Hollande fustige Mélenchon pour sa "double faute" dans l'affaire Deranque
L'ancien président socialiste François Hollande a vivement critiqué ce lundi la position de Jean-Luc Mélenchon suite à la mort du militant d'extrême droite radicale Quentin Deranque. Il a qualifié l'attitude du leader insoumis de "double faute" et prédit qu'il en paiera le prix lors des prochaines élections.
Une condamnation sans appel
Sur les ondes de RTL, François Hollande a déclaré que plutôt que de faire amende honorable pour retrouver une responsabilité politique, Jean-Luc Mélenchon "se met dans une position, si je puis dire, de tortue : on se carapace pour essayer de tenir bon". L'ancien chef de l'État a été catégorique : "C'est une faute, c'est une double faute".
Il a ajouté que son ennemi historique, l'ancien socialiste devenu figure de La France insoumise, "le paiera forcément" dans les urnes.
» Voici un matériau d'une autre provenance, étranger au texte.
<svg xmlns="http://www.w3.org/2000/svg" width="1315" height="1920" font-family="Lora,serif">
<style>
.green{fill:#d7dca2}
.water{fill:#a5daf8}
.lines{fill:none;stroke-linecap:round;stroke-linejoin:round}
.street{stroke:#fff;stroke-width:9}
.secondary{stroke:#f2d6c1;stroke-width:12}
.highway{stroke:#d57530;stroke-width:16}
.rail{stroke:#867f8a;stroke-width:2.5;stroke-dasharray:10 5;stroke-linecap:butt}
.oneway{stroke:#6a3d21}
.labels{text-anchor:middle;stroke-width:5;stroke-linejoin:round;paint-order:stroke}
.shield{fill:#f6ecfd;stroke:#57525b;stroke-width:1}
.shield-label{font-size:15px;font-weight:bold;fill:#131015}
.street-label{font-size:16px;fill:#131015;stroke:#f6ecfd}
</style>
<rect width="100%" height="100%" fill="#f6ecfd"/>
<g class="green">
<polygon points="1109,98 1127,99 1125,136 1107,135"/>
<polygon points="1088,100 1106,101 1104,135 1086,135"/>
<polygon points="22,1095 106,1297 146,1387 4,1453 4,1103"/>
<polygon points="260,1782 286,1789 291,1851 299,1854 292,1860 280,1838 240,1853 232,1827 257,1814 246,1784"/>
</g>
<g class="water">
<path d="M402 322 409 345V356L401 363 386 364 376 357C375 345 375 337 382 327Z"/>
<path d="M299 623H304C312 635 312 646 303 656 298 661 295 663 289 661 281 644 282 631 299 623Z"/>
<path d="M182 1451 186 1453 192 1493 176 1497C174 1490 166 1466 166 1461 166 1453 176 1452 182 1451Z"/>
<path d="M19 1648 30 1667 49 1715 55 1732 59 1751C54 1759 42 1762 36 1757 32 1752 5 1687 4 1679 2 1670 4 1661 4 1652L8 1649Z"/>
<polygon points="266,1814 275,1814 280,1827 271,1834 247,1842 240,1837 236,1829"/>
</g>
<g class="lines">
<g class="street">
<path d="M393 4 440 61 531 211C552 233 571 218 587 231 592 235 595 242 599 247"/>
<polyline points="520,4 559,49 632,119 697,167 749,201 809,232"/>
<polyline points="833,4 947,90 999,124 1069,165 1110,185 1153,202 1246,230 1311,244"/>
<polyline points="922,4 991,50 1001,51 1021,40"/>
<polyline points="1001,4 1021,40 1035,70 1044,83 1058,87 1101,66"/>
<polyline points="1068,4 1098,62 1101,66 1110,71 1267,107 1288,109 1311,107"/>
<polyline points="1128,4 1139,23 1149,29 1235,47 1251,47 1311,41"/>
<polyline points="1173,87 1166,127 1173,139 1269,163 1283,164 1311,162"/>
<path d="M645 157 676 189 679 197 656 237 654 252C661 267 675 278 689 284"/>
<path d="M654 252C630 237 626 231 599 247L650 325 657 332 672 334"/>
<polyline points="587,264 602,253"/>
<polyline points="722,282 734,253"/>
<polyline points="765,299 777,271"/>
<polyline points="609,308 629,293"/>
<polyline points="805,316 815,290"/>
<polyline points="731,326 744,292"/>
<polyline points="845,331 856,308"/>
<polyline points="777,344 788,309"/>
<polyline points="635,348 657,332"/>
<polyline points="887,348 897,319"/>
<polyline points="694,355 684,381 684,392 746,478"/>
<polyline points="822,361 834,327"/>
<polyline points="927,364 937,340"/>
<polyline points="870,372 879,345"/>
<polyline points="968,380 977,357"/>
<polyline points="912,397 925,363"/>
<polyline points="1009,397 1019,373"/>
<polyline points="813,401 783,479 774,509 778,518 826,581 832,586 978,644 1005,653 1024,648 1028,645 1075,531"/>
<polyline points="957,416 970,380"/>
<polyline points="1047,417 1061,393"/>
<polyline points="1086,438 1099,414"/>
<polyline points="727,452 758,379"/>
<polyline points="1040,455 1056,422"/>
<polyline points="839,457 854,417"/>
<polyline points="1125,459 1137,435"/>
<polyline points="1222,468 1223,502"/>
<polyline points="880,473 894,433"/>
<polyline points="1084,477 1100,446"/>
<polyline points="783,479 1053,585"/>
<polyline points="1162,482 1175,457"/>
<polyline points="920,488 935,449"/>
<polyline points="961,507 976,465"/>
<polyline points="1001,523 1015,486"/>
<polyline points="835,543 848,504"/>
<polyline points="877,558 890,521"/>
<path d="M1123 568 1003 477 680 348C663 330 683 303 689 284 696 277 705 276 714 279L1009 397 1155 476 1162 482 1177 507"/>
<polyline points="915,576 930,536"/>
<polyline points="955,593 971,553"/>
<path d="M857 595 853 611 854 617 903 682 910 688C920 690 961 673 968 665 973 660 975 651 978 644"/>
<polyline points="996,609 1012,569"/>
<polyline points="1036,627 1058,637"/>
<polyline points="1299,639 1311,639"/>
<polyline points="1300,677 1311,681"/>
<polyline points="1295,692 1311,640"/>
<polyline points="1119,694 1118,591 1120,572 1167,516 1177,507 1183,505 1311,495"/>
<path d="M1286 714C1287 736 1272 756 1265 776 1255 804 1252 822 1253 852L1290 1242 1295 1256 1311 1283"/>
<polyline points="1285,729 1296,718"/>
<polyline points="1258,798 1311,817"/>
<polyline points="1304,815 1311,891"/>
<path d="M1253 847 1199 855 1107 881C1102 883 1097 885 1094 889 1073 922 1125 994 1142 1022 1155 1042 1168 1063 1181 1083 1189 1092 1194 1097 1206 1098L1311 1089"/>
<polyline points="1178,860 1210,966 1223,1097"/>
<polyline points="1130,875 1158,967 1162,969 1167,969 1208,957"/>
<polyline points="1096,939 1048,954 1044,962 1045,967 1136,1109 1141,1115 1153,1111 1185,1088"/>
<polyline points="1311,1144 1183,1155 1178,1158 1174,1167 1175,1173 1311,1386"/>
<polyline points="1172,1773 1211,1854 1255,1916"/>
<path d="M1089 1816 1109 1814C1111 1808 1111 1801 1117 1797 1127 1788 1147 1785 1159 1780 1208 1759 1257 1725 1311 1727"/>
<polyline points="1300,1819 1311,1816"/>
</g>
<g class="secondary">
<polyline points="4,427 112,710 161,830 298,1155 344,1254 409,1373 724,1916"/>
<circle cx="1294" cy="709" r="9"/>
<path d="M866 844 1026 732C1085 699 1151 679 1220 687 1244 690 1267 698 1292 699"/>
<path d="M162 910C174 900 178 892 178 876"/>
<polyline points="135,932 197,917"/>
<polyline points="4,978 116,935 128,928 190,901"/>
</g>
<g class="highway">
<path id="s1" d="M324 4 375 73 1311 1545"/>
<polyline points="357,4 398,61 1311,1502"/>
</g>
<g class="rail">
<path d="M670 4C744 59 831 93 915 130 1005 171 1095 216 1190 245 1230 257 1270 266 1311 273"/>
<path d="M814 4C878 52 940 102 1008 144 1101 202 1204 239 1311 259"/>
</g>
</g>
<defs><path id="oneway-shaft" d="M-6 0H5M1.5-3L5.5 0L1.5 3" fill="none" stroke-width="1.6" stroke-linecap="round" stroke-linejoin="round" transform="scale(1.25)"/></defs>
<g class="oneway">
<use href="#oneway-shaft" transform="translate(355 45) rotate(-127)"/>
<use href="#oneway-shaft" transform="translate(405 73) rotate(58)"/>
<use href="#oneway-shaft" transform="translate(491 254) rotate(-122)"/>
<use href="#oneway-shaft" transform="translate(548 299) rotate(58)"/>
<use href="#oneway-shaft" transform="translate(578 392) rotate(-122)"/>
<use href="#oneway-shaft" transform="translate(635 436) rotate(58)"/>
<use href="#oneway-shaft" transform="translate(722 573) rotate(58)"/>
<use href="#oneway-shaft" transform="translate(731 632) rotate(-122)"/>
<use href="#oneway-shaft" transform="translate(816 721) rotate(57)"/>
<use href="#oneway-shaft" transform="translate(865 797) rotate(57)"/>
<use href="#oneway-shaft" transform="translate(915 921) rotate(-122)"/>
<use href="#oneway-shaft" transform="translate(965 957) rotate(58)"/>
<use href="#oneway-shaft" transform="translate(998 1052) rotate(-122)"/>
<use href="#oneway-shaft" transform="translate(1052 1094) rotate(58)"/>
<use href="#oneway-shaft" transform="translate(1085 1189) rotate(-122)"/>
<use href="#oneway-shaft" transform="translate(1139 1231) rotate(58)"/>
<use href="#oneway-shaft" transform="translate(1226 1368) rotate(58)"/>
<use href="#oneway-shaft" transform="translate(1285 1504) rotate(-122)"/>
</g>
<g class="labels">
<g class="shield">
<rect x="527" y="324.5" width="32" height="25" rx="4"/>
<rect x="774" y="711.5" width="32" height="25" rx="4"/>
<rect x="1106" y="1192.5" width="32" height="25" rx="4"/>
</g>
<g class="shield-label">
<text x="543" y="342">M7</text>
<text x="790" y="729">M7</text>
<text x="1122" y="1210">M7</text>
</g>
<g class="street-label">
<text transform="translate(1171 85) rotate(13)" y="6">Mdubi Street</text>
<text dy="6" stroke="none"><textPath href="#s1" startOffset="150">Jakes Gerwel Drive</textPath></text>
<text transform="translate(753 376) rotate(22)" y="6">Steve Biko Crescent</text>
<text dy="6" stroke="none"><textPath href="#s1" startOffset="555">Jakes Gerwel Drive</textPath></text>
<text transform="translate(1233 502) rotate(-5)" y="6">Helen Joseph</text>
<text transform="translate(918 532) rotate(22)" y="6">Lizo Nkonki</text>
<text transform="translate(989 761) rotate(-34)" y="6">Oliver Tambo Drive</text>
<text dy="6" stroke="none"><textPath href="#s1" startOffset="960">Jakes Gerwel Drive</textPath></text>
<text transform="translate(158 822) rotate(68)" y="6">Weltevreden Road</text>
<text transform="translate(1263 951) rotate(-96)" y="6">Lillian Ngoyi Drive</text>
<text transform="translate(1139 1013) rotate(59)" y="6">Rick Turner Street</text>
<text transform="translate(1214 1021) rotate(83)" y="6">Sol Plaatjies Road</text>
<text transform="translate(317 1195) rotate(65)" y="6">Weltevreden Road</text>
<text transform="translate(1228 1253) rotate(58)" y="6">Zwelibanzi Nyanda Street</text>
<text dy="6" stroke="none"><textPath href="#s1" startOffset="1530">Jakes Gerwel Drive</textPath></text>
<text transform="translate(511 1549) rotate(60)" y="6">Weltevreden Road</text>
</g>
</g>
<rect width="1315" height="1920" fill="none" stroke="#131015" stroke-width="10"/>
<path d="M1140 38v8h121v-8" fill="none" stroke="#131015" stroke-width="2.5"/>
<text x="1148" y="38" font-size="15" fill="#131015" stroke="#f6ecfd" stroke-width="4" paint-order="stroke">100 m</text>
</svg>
Concernant la présidentielle de 2027, Hollande estime que Mélenchon "ne peut plus essayer d'être le candidat qui peut porter ce qu'il pensait être la gauche au second tour", contrairement à ses tentatives en 2017 et 2022.
Une marginalité politique assumée
"Ça ne peut plus être lui, c'est terminé", a affirmé l'ancien président, évoquant "une forme de marginalité politique" dans laquelle selon lui le leader insoumis se "complaît" et "restera". Hollande a particulièrement dénoncé la "responsabilité morale et politique" de Jean-Luc Mélenchon dans cette affaire sensible.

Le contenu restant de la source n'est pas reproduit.